Maduro has destroyed PDVSA -- an iconic oil and gas company in our country that vastly contributed to our economy -- through alleged corruption, not to mention fiscal irresponsibility. And yet, he continues to do as he pleases, even going as far as launching his own salsa radio show and staging dances in public amid all the aforementioned chaos. Meanwhile, citizens from the young to the elderly are still dying in droves.
In perhaps the most overt threat to democracy from the president, the same move that has drawn condemnation worldwide, Maduro has also been accused of forging the results of the last election, as well as openly threatening his citizens with blocking their access to ComitA[c]s Locales de Abastecimiento y ProducciA[sup.3]n (Clap) bags, if they did not vote in the government's favour.
Originally introduced by Chavez, the Clap bags are the product of Maduro's flagship scheme to manage food distribution in the Venezuela. The bags are managed by the Local Committees of Supply and Production, which ensure that only those registered with the government party receive them.
Sadly, none of the above is hyperbole; these are all widely documented facts. So why does Corbyn still appear to recognise this man as the rightful president of a nation that bleeds from within and longs for its freedom from him?
I had the opportunity as a young journalist to meet and talk with Chavez, the man who 20 years ago set up the country to live its worst political tragedy known to modern times.

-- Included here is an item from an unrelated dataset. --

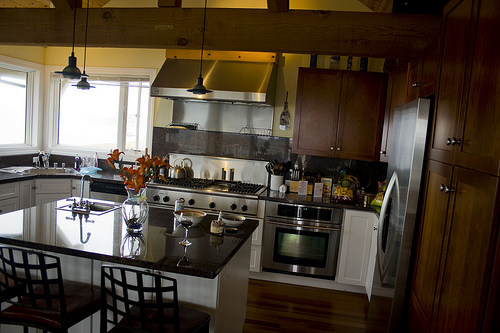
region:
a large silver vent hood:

I cannot say that Corbyn reminds me of this man, who undoubtedly exuded charm and a devastatingly magnetic personality. No one would accuse Corbyn of possessing those traits. However, when I hear him spread his ill-conceived rhetoric and see his body language, I can't help but think of Chavez.

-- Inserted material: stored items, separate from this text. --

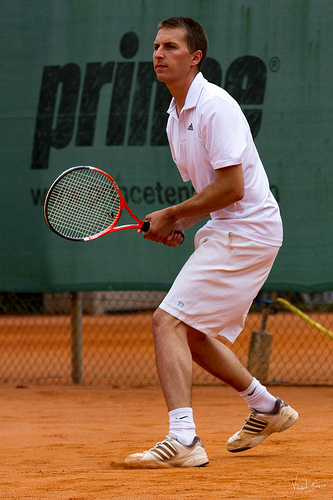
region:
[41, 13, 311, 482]
Man is playing tennis.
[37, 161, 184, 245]
Orange and black racquet.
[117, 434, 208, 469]
white shoe on foot.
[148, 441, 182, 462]
Black stripes on the shoe.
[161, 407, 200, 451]
White sock on the foot.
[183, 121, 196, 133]
Logo on the shirt.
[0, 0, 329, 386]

I never supported Chavez, and, in fact, I left my country a year after he took power. I foresaw what was coming, having met the man, but when I later moved to the UK 12 years ago, I was inclined towards what I thought were the beliefs of the Labour Party -- a less dramatic version of the positive aspects of socialism.
Now, based on my observation of the Corbyn-led party, my vision has changed. I am fearful of the prospect of reliving the social resentment I experienced with Chavez. Chavez stirred people's hatred towards each other and created a polarised society that did not exist before. The strategy to "divide and conquer" shouldn't be applied in this context where the lives and destinies of millions are at stake.
Does Corbyn have any idea how long it will take Venezuela to recover from this political, social and economic catastrophe? Doesn't he think we have the right to start our recovery as soon as possible?
All Corbyn appears to be doing at this point is confusing the debate with thoughtless, yet highly predictable contributions. Part of the general statement of the Labour Party, says that "all parties need to respect the rule of law, human rights and democratic processes". Where have these been for the last 20 years?
Does Corbyn think that Maduro will follow these suggestions? The rest of their statement denies any support to outside interference in Venezuela "the future of Venezuela is a matter for Venezuelans". But this is exactly what the Venezuelans are trying to do, to have their country and their democracy back.
The Labour leader doesn't seem to have any notion of the humanitarian crisis in Venezuela. Juan Guaido does not have the intention to ally with foreign powers to consolidate himself in the presidency of Venezuela. Guaido's first goal is to get international help to attend to the genuine humanitarian crisis we are living thanks to Maduro. Why on earth would Corbyn oppose that?